Stored records
╭──

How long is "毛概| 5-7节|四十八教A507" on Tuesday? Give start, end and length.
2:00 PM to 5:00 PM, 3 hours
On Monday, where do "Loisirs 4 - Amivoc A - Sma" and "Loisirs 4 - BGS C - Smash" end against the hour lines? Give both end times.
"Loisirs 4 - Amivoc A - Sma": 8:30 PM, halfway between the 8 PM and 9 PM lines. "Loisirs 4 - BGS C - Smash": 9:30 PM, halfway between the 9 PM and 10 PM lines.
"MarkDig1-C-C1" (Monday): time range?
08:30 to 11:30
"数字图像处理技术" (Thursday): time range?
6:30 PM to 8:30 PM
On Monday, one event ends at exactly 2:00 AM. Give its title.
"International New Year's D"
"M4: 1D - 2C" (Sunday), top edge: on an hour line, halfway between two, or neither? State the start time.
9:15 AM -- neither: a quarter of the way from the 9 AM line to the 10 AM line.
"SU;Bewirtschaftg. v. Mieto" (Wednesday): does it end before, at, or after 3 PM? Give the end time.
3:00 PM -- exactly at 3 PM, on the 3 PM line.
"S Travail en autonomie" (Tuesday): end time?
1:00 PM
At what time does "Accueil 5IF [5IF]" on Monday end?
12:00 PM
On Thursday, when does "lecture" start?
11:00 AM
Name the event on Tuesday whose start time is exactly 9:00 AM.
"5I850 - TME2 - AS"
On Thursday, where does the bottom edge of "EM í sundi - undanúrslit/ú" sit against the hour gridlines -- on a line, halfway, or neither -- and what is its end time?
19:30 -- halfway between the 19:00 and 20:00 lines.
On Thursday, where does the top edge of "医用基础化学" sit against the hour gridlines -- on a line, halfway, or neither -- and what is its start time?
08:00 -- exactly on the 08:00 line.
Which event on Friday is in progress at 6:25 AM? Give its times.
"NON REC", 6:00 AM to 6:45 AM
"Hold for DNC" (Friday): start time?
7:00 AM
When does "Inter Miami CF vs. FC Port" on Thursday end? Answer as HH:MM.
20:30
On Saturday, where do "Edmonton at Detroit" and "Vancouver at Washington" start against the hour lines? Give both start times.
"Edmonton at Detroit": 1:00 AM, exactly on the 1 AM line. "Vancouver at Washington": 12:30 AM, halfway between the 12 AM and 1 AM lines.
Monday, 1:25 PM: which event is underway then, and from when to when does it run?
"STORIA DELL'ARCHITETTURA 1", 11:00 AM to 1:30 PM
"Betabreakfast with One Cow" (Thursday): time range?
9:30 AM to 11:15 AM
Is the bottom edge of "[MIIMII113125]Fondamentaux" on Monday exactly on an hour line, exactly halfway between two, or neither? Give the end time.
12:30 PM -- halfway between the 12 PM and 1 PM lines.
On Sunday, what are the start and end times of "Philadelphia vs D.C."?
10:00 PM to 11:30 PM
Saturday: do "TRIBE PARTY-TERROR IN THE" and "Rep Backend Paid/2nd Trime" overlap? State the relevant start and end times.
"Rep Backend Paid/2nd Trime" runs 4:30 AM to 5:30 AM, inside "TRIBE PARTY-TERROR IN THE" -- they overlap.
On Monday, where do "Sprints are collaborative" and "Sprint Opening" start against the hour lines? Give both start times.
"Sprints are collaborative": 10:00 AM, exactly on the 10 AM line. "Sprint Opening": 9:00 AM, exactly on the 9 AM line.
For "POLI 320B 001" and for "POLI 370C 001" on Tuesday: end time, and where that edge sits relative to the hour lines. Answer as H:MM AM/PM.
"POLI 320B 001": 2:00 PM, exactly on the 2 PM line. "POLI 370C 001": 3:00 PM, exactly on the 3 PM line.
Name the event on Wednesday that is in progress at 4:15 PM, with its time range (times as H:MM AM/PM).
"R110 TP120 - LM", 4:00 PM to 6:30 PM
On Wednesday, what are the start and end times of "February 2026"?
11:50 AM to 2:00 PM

╰──

• [SHORT EXERCISE]:
Write out all of the items above word for word, from the first to the last.

• [EXERCISE RESULT]:
How long is "毛概| 5-7节|四十八教A507" on Tuesday? Give start, end and length.
2:00 PM to 5:00 PM, 3 hours
On Monday, where do "Loisirs 4 - Amivoc A - Sma" and "Loisirs 4 - BGS C - Smash" end against the hour lines? Give both end times.
"Loisirs 4 - Amivoc A - Sma": 8:30 PM, halfway between the 8 PM and 9 PM lines. "Loisirs 4 - BGS C - Smash": 9:30 PM, halfway between the 9 PM and 10 PM lines.
"MarkDig1-C-C1" (Monday): time range?
08:30 to 11:30
"数字图像处理技术" (Thursday): time range?
6:30 PM to 8:30 PM
On Monday, one event ends at exactly 2:00 AM. Give its title.
"International New Year's D"
"M4: 1D - 2C" (Sunday), top edge: on an hour line, halfway between two, or neither? State the start time.
9:15 AM -- neither: a quarter of the way from the 9 AM line to the 10 AM line.
"SU;Bewirtschaftg. v. Mieto" (Wednesday): does it end before, at, or after 3 PM? Give the end time.
3:00 PM -- exactly at 3 PM, on the 3 PM line.
"S Travail en autonomie" (Tuesday): end time?
1:00 PM
At what time does "Accueil 5IF [5IF]" on Monday end?
12:00 PM
On Thursday, when does "lecture" start?
11:00 AM
Name the event on Tuesday whose start time is exactly 9:00 AM.
"5I850 - TME2 - AS"
On Thursday, where does the bottom edge of "EM í sundi - undanúrslit/ú" sit against the hour gridlines -- on a line, halfway, or neither -- and what is its end time?
19:30 -- halfway between the 19:00 and 20:00 lines.
On Thursday, where does the top edge of "医用基础化学" sit against the hour gridlines -- on a line, halfway, or neither -- and what is its start time?
08:00 -- exactly on the 08:00 line.
Which event on Friday is in progress at 6:25 AM? Give its times.
"NON REC", 6:00 AM to 6:45 AM
"Hold for DNC" (Friday): start time?
7:00 AM
When does "Inter Miami CF vs. FC Port" on Thursday end? Answer as HH:MM.
20:30
On Saturday, where do "Edmonton at Detroit" and "Vancouver at Washington" start against the hour lines? Give both start times.
"Edmonton at Detroit": 1:00 AM, exactly on the 1 AM line. "Vancouver at Washington": 12:30 AM, halfway between the 12 AM and 1 AM lines.
Monday, 1:25 PM: which event is underway then, and from when to when does it run?
"STORIA DELL'ARCHITETTURA 1", 11:00 AM to 1:30 PM
"Betabreakfast with One Cow" (Thursday): time range?
9:30 AM to 11:15 AM
Is the bottom edge of "[MIIMII113125]Fondamentaux" on Monday exactly on an hour line, exactly halfway between two, or neither? Give the end time.
12:30 PM -- halfway between the 12 PM and 1 PM lines.
On Sunday, what are the start and end times of "Philadelphia vs D.C."?
10:00 PM to 11:30 PM
Saturday: do "TRIBE PARTY-TERROR IN THE" and "Rep Backend Paid/2nd Trime" overlap? State the relevant start and end times.
"Rep Backend Paid/2nd Trime" runs 4:30 AM to 5:30 AM, inside "TRIBE PARTY-TERROR IN THE" -- they overlap.
On Monday, where do "Sprints are collaborative" and "Sprint Opening" start against the hour lines? Give both start times.
"Sprints are collaborative": 10:00 AM, exactly on the 10 AM line. "Sprint Opening": 9:00 AM, exactly on the 9 AM line.
For "POLI 320B 001" and for "POLI 370C 001" on Tuesday: end time, and where that edge sits relative to the hour lines. Answer as H:MM AM/PM.
"POLI 320B 001": 2:00 PM, exactly on the 2 PM line. "POLI 370C 001": 3:00 PM, exactly on the 3 PM line.
Name the event on Wednesday that is in progress at 4:15 PM, with its time range (times as H:MM AM/PM).
"R110 TP120 - LM", 4:00 PM to 6:30 PM
On Wednesday, what are the start and end times of "February 2026"?
11:50 AM to 2:00 PM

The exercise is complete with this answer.